*REQUIREMENT:* Could you transcribe the entries below exactly, without any of the pictures?

Intrinsic camera parameters
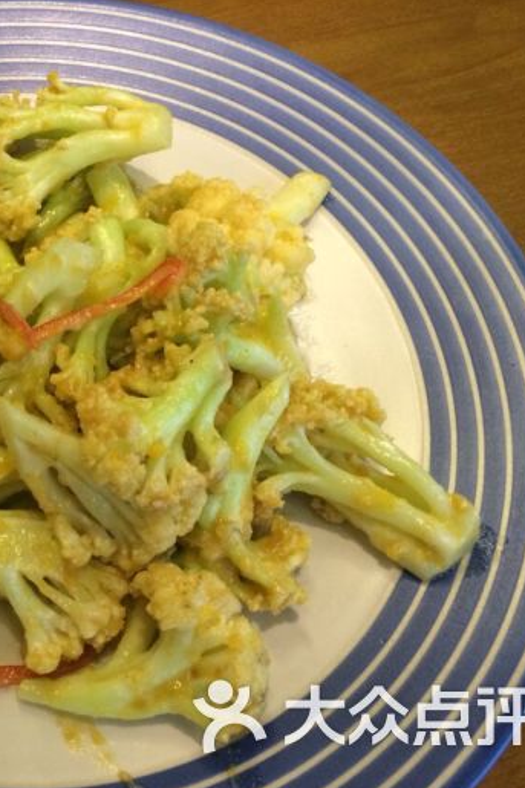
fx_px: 897
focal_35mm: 41
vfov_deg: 47.4
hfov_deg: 31.0
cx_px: 41
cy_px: 394
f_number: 2.2
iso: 200
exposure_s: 1/30
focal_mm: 4.15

*RESULT:*
fx_px: 897
focal_35mm: 41
vfov_deg: 47.4
hfov_deg: 31.0
cx_px: 41
cy_px: 394
f_number: 2.2
iso: 200
exposure_s: 1/30
focal_mm: 4.15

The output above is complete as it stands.